Question:
I have integrals like
$$ I(x) = \int_0^\infty K(y) F(x,y) dy $$
where $K(y)$ is some kernel function that is sharply peaked at some special value $y = y_0$ and otherwise trends toward zero away from $y_0$.
Considering $K(y) \approx \delta(y-y_0)$ it's easy to derive
$$I(x) = F(x,y_0),$$
but I would like to derive a correction term to this equation since $K(y)$ is not exactly a delta function. This would probably involve $K''(y_0).$ I am sure this is similar to a Laplace expansion but I am unclear exactly how. Any guidance for an expansion of this integral around the peak of $K(y)$ would be greatly appreciated!
Attempt:
writing
$$I(x) = \int_0^\infty e^{ \ln K(y) } F(x,y) dy $$ and expanding $K$ around $y_0$ and taking the lower limit $ y \rightarrow -\infty$ without introducing much error provides
$$I(x) \approx K(y_0) \int_{-\infty}^\infty \exp\Big[\frac{1}{2}\frac{K''(y_0)}{K(y_0)}(y-y_0)^2\Big] F(x,y) dy, $$
which is now at least a convolution integral with a sharply-peaked Gaussian kernel…

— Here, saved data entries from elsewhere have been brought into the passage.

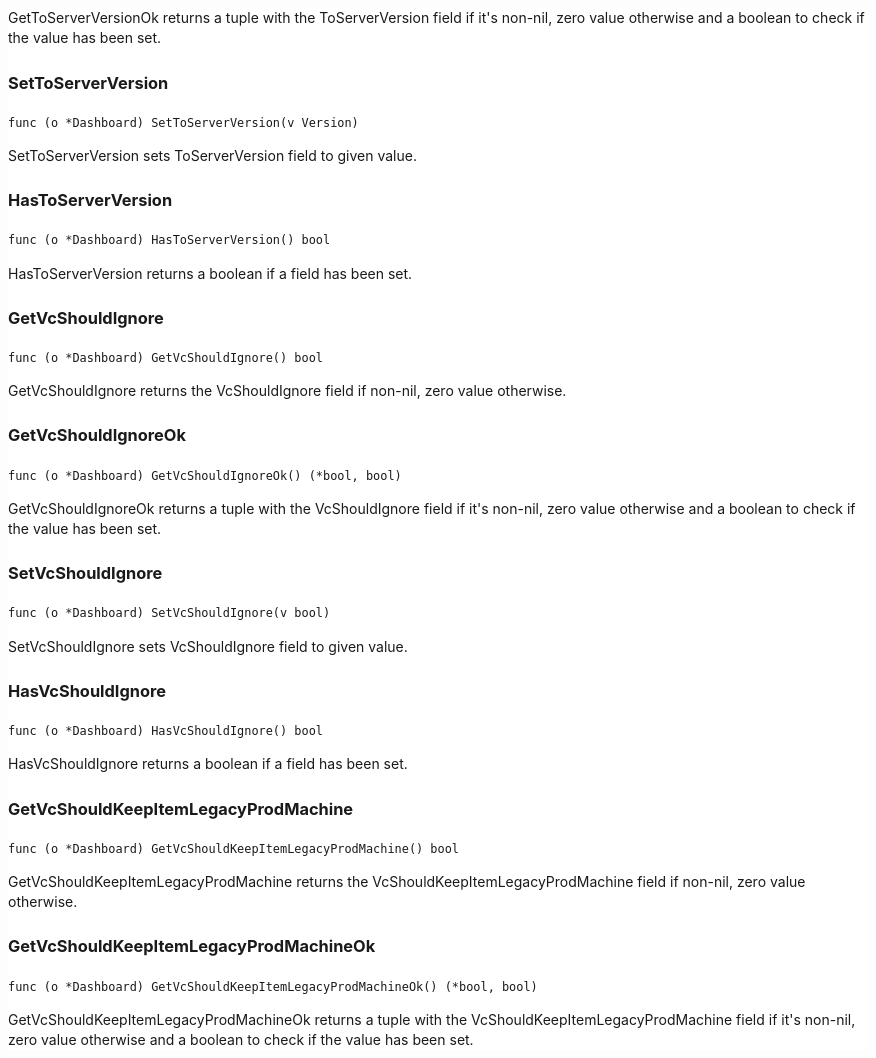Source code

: GetToServerVersionOk returns a tuple with the ToServerVersion field if it's non-nil, zero value otherwise
and a boolean to check if the value has been set.

### SetToServerVersion

`func (o *Dashboard) SetToServerVersion(v Version)`

SetToServerVersion sets ToServerVersion field to given value.

### HasToServerVersion

`func (o *Dashboard) HasToServerVersion() bool`

HasToServerVersion returns a boolean if a field has been set.

### GetVcShouldIgnore

`func (o *Dashboard) GetVcShouldIgnore() bool`

GetVcShouldIgnore returns the VcShouldIgnore field if non-nil, zero value otherwise.

### GetVcShouldIgnoreOk

`func (o *Dashboard) GetVcShouldIgnoreOk() (*bool, bool)`

GetVcShouldIgnoreOk returns a tuple with the VcShouldIgnore field if it's non-nil, zero value otherwise
and a boolean to check if the value has been set.

### SetVcShouldIgnore

`func (o *Dashboard) SetVcShouldIgnore(v bool)`

SetVcShouldIgnore sets VcShouldIgnore field to given value.

### HasVcShouldIgnore

`func (o *Dashboard) HasVcShouldIgnore() bool`

HasVcShouldIgnore returns a boolean if a field has been set.

### GetVcShouldKeepItemLegacyProdMachine

`func (o *Dashboard) GetVcShouldKeepItemLegacyProdMachine() bool`

GetVcShouldKeepItemLegacyProdMachine returns the VcShouldKeepItemLegacyProdMachine field if non-nil, zero value otherwise.

### GetVcShouldKeepItemLegacyProdMachineOk

`func (o *Dashboard) GetVcShouldKeepItemLegacyProdMachineOk() (*bool, bool)`

GetVcShouldKeepItemLegacyProdMachineOk returns a tuple with the VcShouldKeepItemLegacyProdMachine field if it's non-nil, zero value otherwise
and a boolean to check if the value has been set.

Is there a further approximation I can make to evaluate this integral as a series expansion?
Best Answer
A method to deal with highly peaked kernels is described in this article. Only the domain near $y=y_0$ contributes significantly to the integral. Then, one may use a Talor expansion to represent $F(x,y)$ in this region: \begin{equation} F(x,y)=F(x,y_0)+(y-y_0)\frac{\partial F}{\partial y}(x,y_0)+\frac{(y-y_0)^2}{2!}\frac{\partial^2 F}{\partial y^2}(x,y_0)+\cdots \end{equation} The integral can be written as \begin{align} I(x) &= \int_0^\infty K(y) F(x,y) \,dy\\ &=k_0F(x,y_0)+k_1\frac{\partial F}{\partial y}(x,y_0) +k_2\frac{\partial^2 F}{\partial y^2}(x,y_0)+\cdots \end{align} where the coefficients are related to the moments of the kernel: \begin{equation} k_n=\frac{1}{n!}\int_0^\infty (y-y_0)^n K(y)\,dy \end{equation} for $n=0,1,2\cdots$. These coefficients quickly vanish if the function is highly peaked. The first term is equivalent to the delta contribution. Moreover, for a symmetric peak, the odd indices vanish.